What to produce -> The answer must consist of every line from the data that holds "length".

Available records ->
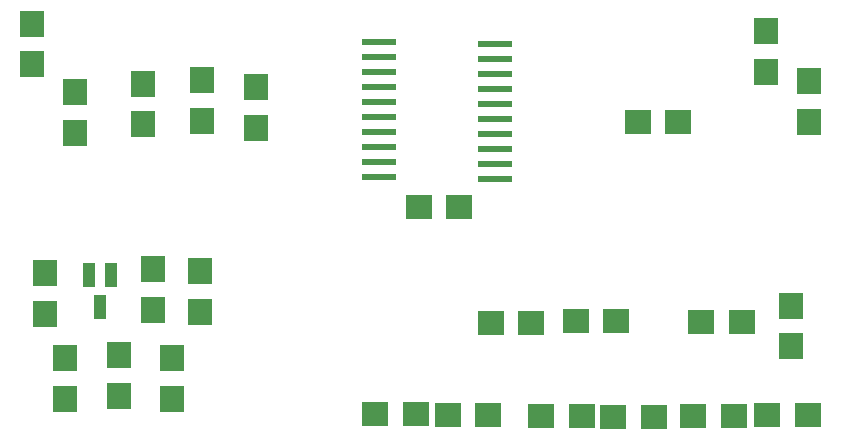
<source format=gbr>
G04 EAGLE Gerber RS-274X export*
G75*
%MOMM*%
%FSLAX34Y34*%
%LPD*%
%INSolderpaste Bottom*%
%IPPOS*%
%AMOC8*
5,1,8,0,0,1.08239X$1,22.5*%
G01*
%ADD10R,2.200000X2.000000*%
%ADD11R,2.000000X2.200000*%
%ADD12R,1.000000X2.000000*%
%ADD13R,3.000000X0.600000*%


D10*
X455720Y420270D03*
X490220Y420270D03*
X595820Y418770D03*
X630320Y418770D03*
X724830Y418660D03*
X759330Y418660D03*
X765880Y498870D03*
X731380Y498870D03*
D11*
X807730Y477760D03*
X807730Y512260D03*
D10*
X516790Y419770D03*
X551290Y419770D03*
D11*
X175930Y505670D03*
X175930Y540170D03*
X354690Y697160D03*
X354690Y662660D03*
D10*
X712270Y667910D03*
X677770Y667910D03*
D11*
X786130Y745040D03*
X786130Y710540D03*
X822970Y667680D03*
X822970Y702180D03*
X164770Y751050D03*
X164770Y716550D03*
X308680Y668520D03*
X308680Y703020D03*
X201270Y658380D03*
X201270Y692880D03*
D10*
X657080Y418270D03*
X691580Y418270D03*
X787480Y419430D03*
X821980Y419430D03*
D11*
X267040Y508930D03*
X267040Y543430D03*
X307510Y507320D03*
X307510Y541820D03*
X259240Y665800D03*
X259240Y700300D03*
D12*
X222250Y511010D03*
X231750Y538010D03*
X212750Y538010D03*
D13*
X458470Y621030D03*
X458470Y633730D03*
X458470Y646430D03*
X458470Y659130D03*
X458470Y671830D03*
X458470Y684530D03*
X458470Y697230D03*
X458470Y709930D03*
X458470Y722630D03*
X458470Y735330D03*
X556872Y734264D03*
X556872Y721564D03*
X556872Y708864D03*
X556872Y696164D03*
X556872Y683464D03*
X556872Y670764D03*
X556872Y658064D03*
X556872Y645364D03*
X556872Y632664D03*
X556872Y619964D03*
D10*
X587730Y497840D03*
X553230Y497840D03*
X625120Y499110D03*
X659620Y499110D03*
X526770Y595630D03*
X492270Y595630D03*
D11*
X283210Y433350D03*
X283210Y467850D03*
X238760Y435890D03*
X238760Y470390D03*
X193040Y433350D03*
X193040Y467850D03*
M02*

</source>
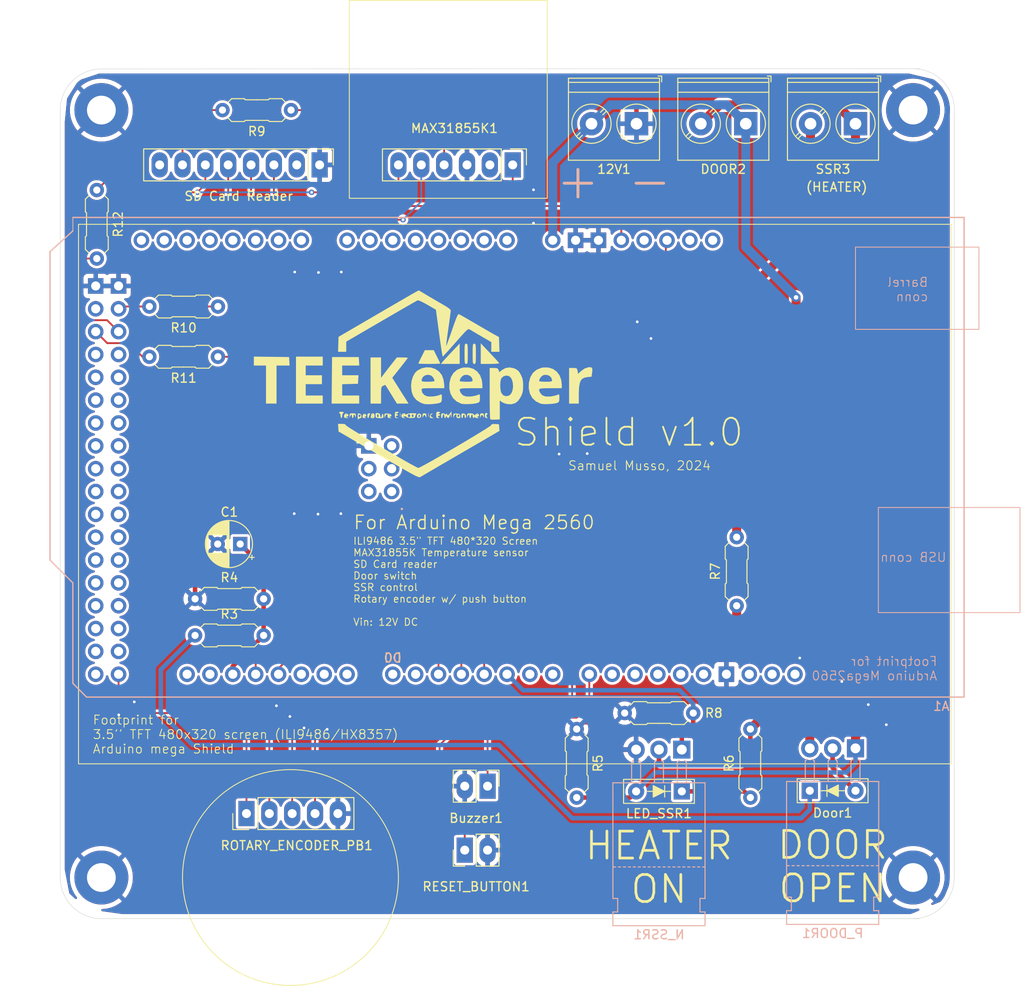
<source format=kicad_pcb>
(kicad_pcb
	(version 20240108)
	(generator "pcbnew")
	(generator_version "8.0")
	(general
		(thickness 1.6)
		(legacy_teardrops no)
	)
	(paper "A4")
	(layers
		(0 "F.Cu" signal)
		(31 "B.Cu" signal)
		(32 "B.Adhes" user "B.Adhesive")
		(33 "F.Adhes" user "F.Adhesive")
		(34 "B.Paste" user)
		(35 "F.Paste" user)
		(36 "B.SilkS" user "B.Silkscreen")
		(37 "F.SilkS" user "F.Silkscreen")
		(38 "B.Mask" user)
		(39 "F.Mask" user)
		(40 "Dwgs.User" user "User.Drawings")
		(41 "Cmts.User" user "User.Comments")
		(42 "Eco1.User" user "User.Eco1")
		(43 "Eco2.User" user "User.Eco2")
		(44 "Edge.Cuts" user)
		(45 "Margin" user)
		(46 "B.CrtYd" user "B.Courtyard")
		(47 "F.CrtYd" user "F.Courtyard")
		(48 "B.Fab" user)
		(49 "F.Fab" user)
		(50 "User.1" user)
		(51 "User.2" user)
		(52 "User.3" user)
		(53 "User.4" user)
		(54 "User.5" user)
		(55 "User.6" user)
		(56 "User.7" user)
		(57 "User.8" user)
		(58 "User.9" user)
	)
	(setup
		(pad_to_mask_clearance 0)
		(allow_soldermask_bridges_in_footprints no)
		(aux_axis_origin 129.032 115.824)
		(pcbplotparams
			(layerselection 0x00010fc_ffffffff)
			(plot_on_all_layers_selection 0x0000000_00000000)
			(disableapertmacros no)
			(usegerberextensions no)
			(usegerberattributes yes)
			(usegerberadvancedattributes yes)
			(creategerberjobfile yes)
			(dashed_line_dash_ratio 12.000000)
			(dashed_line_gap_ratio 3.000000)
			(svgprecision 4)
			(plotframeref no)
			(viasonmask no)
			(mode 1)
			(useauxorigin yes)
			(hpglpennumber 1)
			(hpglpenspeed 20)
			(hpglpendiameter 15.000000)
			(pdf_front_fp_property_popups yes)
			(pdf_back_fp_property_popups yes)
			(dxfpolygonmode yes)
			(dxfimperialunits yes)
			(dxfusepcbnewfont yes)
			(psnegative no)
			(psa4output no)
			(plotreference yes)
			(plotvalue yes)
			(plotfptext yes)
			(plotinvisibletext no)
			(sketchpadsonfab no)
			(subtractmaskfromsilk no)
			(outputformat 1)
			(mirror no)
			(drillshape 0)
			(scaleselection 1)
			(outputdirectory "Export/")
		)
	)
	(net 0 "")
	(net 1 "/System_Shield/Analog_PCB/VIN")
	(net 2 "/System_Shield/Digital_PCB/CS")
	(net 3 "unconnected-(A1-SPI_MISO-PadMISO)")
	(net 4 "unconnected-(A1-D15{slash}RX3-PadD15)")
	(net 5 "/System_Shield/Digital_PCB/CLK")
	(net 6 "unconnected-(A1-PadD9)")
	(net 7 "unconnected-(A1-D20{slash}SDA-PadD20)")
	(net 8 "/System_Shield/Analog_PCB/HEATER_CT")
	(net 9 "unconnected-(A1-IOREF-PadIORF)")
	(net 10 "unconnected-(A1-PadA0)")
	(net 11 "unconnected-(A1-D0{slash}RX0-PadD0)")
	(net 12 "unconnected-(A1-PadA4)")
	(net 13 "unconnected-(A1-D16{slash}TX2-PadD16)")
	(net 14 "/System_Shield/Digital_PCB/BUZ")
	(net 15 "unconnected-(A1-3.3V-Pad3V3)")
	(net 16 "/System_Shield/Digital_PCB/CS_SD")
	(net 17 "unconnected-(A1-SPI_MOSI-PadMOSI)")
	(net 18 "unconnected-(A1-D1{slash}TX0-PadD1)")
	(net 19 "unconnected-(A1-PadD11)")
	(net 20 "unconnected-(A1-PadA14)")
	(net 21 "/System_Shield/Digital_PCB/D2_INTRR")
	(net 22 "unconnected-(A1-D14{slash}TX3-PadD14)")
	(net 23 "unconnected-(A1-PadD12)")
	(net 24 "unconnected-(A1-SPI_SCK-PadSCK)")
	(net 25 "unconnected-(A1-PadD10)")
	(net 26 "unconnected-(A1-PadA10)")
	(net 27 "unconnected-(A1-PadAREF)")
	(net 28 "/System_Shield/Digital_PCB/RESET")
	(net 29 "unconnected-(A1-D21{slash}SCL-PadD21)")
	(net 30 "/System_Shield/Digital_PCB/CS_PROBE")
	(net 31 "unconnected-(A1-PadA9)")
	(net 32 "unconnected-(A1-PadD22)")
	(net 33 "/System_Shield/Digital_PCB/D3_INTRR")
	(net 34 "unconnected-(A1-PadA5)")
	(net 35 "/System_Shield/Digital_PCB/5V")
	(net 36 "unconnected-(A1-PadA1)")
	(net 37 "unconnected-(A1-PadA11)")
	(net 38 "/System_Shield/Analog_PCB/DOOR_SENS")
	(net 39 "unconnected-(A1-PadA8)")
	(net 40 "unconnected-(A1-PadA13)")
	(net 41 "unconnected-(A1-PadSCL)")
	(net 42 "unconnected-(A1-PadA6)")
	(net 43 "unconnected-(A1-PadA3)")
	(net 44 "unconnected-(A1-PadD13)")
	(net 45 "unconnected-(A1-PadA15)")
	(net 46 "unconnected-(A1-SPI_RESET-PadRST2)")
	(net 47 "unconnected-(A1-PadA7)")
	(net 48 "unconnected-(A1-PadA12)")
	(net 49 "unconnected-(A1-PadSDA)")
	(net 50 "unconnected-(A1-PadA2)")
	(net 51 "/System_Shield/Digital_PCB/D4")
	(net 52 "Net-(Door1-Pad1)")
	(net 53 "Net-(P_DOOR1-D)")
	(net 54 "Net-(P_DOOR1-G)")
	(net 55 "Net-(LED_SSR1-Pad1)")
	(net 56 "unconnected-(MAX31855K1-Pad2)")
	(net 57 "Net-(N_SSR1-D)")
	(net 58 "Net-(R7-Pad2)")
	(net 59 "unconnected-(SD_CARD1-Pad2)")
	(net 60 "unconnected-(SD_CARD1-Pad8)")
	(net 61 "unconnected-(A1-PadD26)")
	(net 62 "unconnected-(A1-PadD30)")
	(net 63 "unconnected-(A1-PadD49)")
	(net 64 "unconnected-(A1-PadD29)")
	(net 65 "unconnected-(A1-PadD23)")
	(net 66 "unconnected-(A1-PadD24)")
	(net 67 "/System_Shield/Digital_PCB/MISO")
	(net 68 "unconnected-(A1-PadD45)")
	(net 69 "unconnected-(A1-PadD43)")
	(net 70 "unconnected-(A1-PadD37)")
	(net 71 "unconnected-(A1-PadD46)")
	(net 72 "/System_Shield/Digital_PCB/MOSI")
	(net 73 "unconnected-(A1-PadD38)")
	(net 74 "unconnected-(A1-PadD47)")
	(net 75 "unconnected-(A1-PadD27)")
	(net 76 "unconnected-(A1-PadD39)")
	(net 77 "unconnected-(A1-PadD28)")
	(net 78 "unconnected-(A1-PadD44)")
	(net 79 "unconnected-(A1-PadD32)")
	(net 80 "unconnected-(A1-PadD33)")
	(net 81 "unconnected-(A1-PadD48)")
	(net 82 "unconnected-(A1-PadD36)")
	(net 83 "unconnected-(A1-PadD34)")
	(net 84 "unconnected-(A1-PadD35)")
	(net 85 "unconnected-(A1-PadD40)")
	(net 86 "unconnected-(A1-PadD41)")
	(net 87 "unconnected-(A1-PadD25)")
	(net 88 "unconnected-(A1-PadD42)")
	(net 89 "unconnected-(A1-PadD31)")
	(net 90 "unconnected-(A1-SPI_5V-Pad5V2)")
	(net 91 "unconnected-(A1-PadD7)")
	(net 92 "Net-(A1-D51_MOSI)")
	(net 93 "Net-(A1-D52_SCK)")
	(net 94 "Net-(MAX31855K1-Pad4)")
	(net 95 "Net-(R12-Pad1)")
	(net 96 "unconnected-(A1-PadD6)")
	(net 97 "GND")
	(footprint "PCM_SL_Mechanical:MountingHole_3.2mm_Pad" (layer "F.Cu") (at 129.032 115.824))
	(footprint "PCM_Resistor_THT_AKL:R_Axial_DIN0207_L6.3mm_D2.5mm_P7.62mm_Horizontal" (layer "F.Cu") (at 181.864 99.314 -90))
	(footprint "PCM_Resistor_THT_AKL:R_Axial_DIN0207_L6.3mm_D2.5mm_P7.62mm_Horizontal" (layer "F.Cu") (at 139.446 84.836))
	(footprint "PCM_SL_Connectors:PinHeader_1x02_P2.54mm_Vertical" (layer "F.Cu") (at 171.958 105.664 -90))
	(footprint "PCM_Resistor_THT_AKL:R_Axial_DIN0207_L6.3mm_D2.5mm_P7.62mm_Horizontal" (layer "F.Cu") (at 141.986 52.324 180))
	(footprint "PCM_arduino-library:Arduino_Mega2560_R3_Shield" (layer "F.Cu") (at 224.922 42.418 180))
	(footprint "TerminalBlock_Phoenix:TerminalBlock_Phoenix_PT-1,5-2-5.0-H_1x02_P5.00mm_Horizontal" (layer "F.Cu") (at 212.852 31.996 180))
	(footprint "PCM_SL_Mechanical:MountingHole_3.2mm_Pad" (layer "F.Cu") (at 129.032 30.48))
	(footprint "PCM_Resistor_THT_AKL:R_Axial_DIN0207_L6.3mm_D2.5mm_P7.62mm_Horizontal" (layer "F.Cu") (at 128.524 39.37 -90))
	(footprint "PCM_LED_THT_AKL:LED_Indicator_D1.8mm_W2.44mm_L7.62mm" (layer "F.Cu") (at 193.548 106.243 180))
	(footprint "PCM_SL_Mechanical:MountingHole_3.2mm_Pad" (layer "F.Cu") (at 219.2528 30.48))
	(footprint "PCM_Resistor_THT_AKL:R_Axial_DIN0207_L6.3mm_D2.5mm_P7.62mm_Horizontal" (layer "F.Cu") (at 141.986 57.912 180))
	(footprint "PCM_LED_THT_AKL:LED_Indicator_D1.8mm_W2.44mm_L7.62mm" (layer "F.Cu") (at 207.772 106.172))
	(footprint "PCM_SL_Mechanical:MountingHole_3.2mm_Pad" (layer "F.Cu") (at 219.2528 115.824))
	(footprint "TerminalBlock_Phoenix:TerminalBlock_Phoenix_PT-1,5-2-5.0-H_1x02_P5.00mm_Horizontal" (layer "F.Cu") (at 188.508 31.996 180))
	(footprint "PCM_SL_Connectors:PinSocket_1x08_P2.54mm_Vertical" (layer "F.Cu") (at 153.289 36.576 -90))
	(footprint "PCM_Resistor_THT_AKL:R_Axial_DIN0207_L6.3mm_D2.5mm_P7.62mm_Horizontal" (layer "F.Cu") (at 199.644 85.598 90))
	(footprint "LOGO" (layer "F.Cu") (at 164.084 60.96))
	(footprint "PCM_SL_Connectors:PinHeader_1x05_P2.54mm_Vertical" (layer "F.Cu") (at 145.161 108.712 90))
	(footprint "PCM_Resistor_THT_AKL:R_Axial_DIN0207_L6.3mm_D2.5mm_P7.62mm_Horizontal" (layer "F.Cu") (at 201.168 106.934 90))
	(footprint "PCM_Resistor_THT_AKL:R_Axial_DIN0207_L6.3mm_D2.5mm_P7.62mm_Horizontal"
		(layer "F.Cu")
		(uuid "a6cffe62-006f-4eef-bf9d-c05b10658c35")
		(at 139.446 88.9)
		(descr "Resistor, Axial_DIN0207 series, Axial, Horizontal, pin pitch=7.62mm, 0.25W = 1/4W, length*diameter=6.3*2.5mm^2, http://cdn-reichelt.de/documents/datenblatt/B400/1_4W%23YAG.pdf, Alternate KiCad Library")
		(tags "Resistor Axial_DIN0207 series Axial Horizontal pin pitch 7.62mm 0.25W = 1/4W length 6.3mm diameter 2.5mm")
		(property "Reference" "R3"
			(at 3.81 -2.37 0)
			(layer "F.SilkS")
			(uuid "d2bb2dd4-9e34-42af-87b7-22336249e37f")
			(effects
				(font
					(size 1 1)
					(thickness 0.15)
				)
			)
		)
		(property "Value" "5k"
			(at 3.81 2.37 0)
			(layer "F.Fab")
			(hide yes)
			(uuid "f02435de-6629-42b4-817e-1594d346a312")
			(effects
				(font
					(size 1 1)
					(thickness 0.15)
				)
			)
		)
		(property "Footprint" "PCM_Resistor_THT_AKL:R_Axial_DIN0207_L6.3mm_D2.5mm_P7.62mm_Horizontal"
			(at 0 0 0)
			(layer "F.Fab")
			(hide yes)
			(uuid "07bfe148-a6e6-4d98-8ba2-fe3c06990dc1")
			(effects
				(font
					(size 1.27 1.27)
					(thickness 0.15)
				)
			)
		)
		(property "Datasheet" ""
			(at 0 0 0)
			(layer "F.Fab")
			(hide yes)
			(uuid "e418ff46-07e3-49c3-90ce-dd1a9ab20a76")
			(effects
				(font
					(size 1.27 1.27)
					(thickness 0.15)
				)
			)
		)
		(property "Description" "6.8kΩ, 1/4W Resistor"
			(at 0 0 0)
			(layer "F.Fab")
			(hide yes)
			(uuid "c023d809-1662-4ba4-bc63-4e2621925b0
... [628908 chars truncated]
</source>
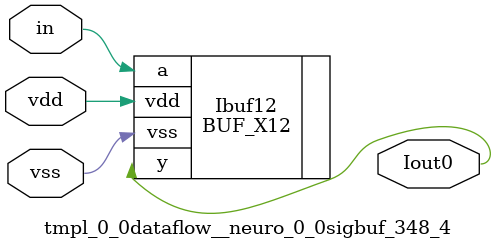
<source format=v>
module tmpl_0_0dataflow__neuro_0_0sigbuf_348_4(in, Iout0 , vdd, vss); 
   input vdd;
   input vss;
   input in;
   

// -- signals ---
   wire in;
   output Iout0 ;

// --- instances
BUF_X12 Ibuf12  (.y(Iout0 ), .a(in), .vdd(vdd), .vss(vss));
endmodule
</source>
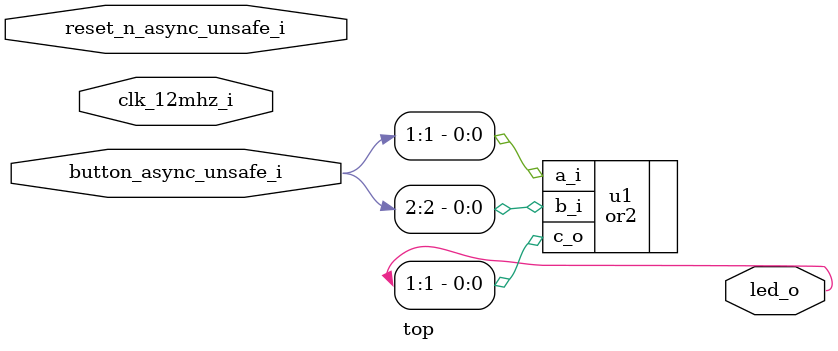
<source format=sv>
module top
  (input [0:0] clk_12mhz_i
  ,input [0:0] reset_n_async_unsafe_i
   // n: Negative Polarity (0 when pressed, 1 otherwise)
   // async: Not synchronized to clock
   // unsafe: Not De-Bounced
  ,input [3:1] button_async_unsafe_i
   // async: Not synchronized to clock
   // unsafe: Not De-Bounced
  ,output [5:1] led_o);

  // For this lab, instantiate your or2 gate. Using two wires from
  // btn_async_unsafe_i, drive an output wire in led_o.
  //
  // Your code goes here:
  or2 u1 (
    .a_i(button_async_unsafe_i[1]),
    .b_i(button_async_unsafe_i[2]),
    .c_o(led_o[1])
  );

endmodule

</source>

Completed exercise ->
		(descr "Resistor, Axial_DIN0207 series, Axial, Horizontal, pin pitch=7.62mm, 0.25W = 1/4W, length*diameter=6.3*2.5mm^2, http://cdn-reichelt.de/documents/datenblatt/B400/1_4W%23YAG.pdf, Alternate KiCad Library")
		(tags "Resistor Axial_DIN0207 series Axial Horizontal pin pitch 7.62mm 0.25W = 1/4W length 6.3mm diameter 2.5mm")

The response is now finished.